Offshore wind appears to be a great example of public (structuring good permitting processes, setting policy that enables planning, etc …)-private (learning curves, financing, …) interactions to drive rapid advances in a technology and business arena to provide a meaningful tool for transforming the power (and larger energy) sector in much of the world.
The price point is far from the only impressive thing about this announcement. In mid-2019, the award is announced for the project. The wind turbines will be powering French homes in less than three years. From award to power generation for a 600 megawatt capacity power facility in the developed world (with tight permitting and other challenges) is, well, a rare beast.
The combination of rapid implementation path and extremely competitive (low) prices have led the French government to change, radically, its offshore wind plans.
”Today, the project off Dunkirk shows that costs fall even faster when projects are well set up,” Prime Minister Philippe said in a Policy Statement to the National Assembly.”We will be able to increase the pace of future calls for tenders to one gigawatt per year. It’s a good thing for the price of electricity, for our industry and for our planet!”

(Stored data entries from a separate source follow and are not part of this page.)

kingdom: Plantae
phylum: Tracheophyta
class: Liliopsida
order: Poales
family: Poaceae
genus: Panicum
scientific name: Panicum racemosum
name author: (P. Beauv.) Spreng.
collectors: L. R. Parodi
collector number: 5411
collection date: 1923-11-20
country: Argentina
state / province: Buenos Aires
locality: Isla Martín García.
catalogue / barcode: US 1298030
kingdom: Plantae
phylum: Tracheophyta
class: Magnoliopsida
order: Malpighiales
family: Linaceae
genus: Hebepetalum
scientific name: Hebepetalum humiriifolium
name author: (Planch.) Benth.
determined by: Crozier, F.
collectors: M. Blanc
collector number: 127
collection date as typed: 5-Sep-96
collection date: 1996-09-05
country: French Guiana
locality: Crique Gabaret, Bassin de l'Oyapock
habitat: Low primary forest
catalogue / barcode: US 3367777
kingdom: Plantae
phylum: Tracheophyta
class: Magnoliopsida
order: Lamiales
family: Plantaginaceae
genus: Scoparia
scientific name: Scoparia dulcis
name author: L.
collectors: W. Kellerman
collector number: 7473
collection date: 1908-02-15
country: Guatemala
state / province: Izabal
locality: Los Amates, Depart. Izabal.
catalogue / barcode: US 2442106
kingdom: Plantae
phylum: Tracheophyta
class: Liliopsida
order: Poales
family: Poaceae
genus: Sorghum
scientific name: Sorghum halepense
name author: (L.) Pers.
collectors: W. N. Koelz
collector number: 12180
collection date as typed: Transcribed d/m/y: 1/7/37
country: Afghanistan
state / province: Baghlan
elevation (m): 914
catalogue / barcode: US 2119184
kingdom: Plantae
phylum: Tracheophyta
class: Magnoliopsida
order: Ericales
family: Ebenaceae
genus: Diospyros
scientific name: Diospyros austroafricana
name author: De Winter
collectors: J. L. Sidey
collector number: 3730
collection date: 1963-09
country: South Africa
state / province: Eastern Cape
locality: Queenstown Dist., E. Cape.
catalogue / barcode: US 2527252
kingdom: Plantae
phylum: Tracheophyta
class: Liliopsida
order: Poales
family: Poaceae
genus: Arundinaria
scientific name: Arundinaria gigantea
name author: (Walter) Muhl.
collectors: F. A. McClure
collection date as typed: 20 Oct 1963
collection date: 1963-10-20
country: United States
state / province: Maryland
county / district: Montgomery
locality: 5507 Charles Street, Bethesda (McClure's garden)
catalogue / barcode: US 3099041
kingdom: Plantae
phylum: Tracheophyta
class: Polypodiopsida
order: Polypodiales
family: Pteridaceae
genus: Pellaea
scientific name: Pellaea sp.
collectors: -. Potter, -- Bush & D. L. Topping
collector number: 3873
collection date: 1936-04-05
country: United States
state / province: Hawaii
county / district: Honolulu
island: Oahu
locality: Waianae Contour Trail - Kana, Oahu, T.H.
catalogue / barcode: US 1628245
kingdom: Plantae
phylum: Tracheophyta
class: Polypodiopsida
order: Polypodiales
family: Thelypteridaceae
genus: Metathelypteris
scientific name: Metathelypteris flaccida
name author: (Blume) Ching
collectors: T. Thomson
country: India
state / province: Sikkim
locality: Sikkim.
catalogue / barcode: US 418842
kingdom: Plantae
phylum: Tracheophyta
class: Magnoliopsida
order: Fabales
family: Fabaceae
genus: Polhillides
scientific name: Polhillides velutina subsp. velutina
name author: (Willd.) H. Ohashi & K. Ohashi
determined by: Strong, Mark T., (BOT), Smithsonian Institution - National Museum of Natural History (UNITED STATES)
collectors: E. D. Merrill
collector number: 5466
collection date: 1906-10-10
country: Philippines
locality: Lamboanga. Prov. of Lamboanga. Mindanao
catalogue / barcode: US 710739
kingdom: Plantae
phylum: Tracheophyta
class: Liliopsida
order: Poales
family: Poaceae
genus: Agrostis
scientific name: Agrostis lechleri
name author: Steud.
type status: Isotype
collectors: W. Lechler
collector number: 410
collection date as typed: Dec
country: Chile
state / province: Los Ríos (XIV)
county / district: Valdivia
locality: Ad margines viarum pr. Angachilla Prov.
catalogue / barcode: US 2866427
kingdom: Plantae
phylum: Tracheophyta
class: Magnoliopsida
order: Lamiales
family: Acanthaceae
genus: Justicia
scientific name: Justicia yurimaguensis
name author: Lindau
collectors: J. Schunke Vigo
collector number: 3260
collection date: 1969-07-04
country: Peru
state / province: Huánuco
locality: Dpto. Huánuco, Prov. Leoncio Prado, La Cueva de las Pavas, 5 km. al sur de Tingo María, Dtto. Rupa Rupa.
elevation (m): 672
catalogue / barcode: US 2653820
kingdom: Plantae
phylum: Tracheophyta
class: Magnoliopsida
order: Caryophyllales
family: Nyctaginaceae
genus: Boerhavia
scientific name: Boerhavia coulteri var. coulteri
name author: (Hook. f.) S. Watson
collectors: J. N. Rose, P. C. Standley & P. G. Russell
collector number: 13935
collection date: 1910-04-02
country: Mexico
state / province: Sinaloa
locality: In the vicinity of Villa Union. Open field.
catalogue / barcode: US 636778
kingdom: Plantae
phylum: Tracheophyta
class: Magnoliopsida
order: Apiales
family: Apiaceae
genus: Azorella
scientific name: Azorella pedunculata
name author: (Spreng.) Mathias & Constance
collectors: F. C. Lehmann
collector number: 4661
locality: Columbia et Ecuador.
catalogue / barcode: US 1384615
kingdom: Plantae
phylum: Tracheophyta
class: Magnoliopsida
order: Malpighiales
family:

As Francois de Rugy, the French Minister of Ecology, explained
“With the launch of the Saint-Nazaire park project today, France is finally entering the age of offshore wind turbines. By 2022, 80 wind turbines installed off Saint-Nazaire will provide 20% of the electricity of Loire-Atlantique. It’s a first in France. But we do not stop there, we accelerate. Today, we are also initiating the Dunkirk park project, at a rate comparable to the best European results, which demonstrates the competitiveness of the French sector. Tomorrow, we will launch and award larger projects: 1GW per year, compared to 750MW originally planned in the Multi-Year Energy Program, by working with all the territories,”
French offshore wind is a very tangible example of
- Cost-competitiveness of renewable energy options
- Continued price reductions of major renewable options
- Expertise-supported flexible government decision-making to leverage clean-energy technology and business advances
- Taking tangible steps to Make Our Planet Great Again.